Randomly extract x items from a list using python

PaulBarr picture PaulBarr · May 4, 2014 · Viewed 7.9k times · Source

Starting with two lists such as:

lstOne = [ '1', '2', '3', '4', '5', '6', '7', '8', '9', '10']
lstTwo = [ '1', '2', '3', '4', '5', '6', '7', '8', '9', '10']

I want to have the user input how many items they want to extract, as a percentage of the overall list length, and the same indices from each list to be randomly extracted. For example say I wanted 50% the output would be

newLstOne = ['8', '1', '3', '7', '5']
newLstTwo = ['8', '1', '3', '7', '5']

I have achieved this using the following code:

from random import randrange

lstOne = [ '1', '2', '3', '4', '5', '6', '7', '8', '9', '10']
lstTwo = [ '1', '2', '3', '4', '5', '6', '7', '8', '9', '10']

LengthOfList = len(lstOne)
print LengthOfList

PercentageToUse = input("What Percentage Of Reads Do you want to extract? ")
RangeOfListIndices = []

HowManyIndicesToMake = (float(PercentageToUse)/100)*float(LengthOfList)
print HowManyIndicesToMake

for x in lstOne:
    if len(RangeOfListIndices)==int(HowManyIndicesToMake):
        break
    else:
        random_index = randrange(0,LengthOfList)
        RangeOfListIndices.append(random_index)

print RangeOfListIndices


newlstOne = []
newlstTwo = []

for x in RangeOfListIndices:
    newlstOne.append(lstOne[int(x)])
for x in RangeOfListIndices:
    newlstTwo.append(lstTwo[int(x)])

print newlstOne
print newlstTwo

But I was wondering if there was a more efficient way of doing this, in my actual use case this is subsampling from 145,000 items.
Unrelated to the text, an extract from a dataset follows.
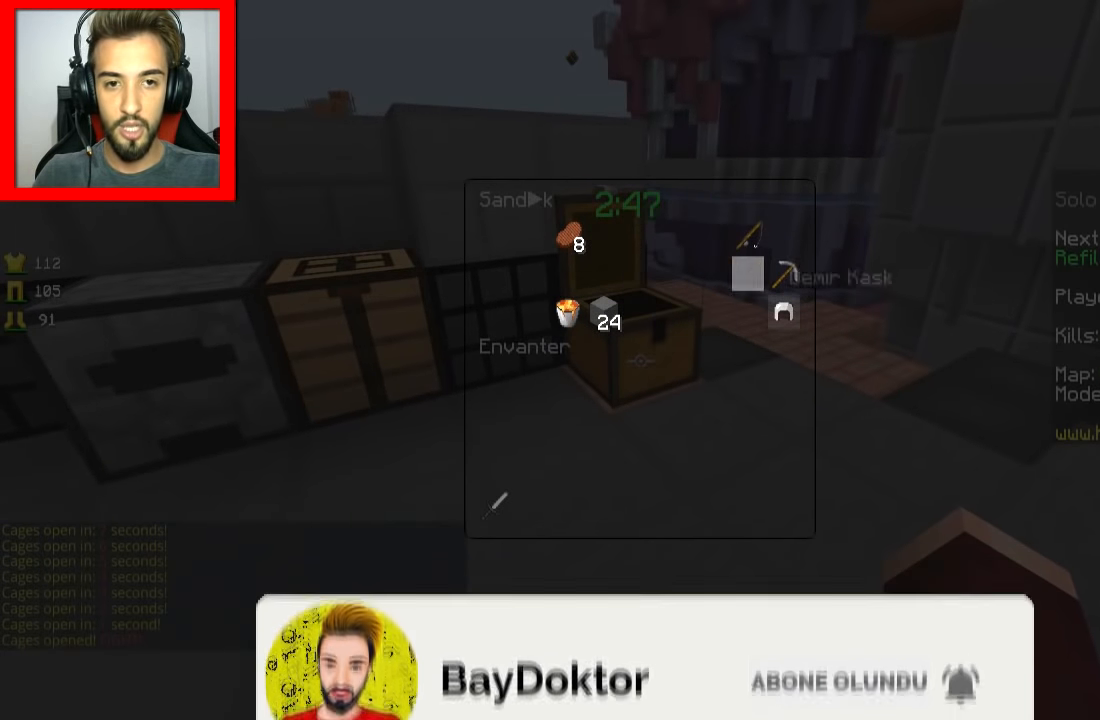
{"keys": [], "mouse": [], "events": []}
Furthermore, is randrange sufficiently free of bias at this scale?

Thank you

Answer

Raymond Hettinger picture Raymond Hettinger · May 4, 2014

Q. I want to have the user input how many items they want to extract, as a percentage of the overall list length, and the same indices from each list to be randomly extracted.

A. The most straight-forward approach directly matches your specification:

 percentage = float(raw_input('What percentage? '))
 k = len(data) * percentage // 100
 indicies = random.sample(xrange(len(data)), k)
 new_list1 = [list1[i] for i in indicies]
 new_list2 = [list2[i] for i in indicies]
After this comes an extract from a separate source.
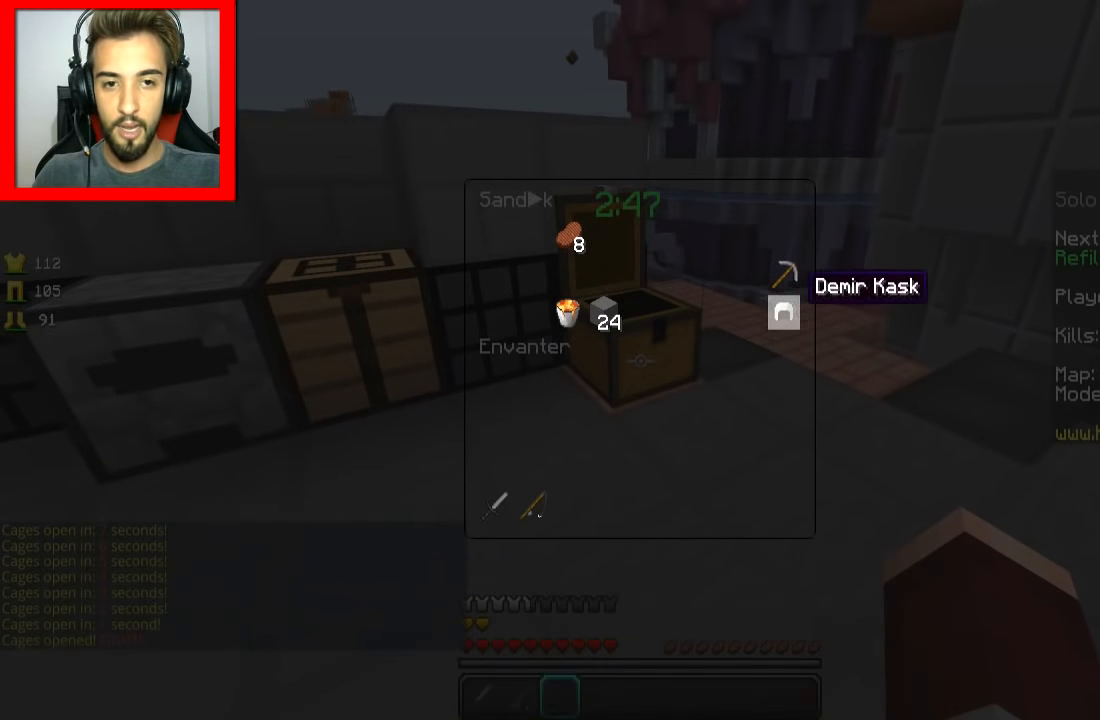
{"keys": [], "mouse": [], "events": []}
Q. in my actual use case this is subsampling from 145,000 items. Furthermore, is randrange sufficiently free of bias at this scale?
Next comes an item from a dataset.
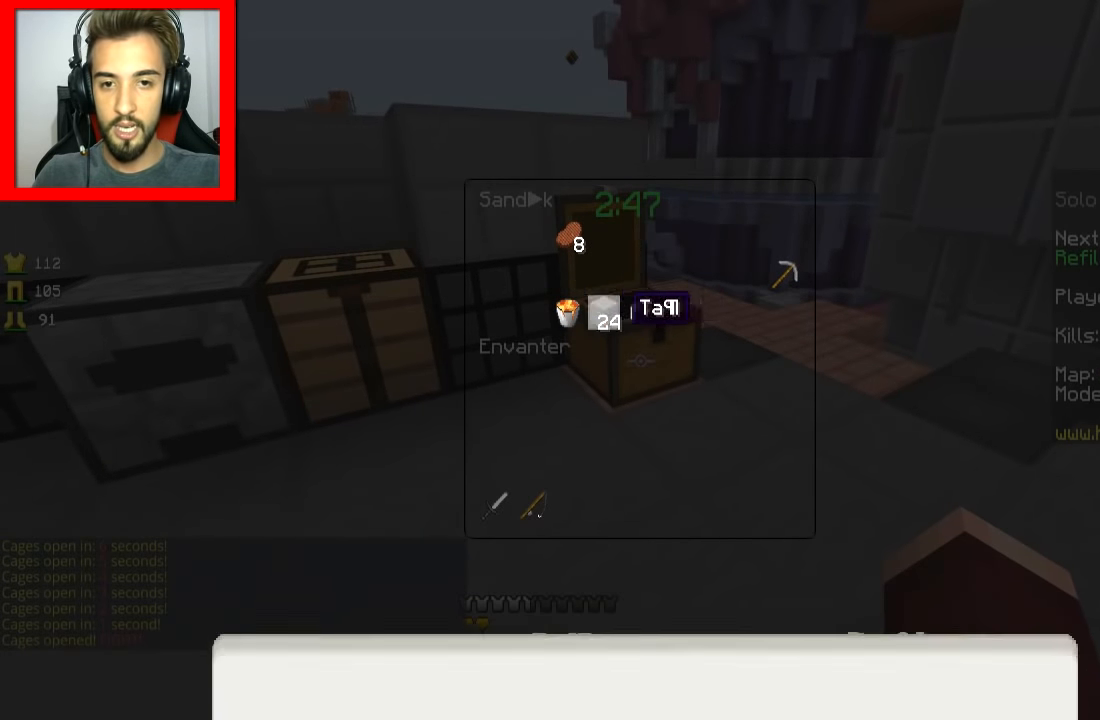
{"keys": [], "mouse": [], "events": []}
A. In Python 2 and Python 3, the random.randrange() function completely eliminates bias (it uses the internal _randbelow() method that makes multiple random choices until a bias-free result is found).

In Python 2, the random.sample() function is slightly biased but only in the round-off in the last of 53 bits. In Python 3, the random.sample() function uses the internal _randbelow() method and is bias-free.